Peter Hofer, Hanspeter Mössenböck,
"Fast Java Profiling with Scheduling-Aware Stack Fragment Sampling and Asynchronous Analysis"
, in ACM: Proceeding PPPJ '14 Proceedings of the 2014 International Conference on Principles and Practices of Programming on the Java platform: Virtual machines, Languages, and Tools, Seite(n) 145-156, 2014, ISBN: 978-1-4503-2926-2
Fast Java Profiling with Scheduling-Aware Stack Fragment Sampling and Asynchronous Analysis
Sprache des Titels:
Proceeding PPPJ '14 Proceedings of the 2014 International Conference on Principles and Practices of Programming on the Java platform: Virtual machines, Languages, and Tools
Sampling is a popular approach to profiling because it typically has only a small impact on performance and does not modify the profiled application. Common sampling profilers collect data about an application by pausing the application threads, walking the stacks to create stack traces, and then adding the traces to their profile. Waiting threads are often sampled as well, even when they have not been active since their last sample. Sampling profilers for Java commonly rely on safepoints, which are locations in the Java code where a thread can pause to be sampled. However, restricting profiling to these locations affects the accuracy of the profile, and the safepoint mechanism itself imposes significant pause times on the application.
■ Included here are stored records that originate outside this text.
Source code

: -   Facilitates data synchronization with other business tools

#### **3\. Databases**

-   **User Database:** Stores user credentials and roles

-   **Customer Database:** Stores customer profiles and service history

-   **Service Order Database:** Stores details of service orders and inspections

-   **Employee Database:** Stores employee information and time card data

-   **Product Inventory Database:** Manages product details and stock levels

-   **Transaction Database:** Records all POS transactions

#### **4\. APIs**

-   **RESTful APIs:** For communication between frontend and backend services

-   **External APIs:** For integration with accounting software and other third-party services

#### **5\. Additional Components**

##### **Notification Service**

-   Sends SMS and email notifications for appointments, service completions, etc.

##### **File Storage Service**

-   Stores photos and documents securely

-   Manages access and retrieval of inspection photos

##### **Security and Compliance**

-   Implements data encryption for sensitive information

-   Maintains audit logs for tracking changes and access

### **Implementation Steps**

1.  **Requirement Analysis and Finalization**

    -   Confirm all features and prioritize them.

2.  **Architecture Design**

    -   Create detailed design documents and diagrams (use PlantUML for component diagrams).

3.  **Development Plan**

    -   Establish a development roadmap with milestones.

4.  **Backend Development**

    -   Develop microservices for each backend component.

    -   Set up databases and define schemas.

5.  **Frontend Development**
We present stack fragment sampling, a new approach for Java applications that minimizes pause times and eliminates redundant samples altogether. It interrupts an application thread only to copy a fragment of its stack to a buffer and then immediately resumes its execution. Retrieving and decoding the stack fragments happens asynchronously and can run on a separate core or on another processor. Our approach integrates with the operating system to only take samples of threads while they are running in order to avoid redundant samples. We demonstrate that our approach has a very small impact on performance even at high sampling rates. Furthermore, we validate our approach by comparing our profiles to those from a profiler using safepoints as well as to a VM-internal profiler that does not use safepoints. The results show that the profiles agree.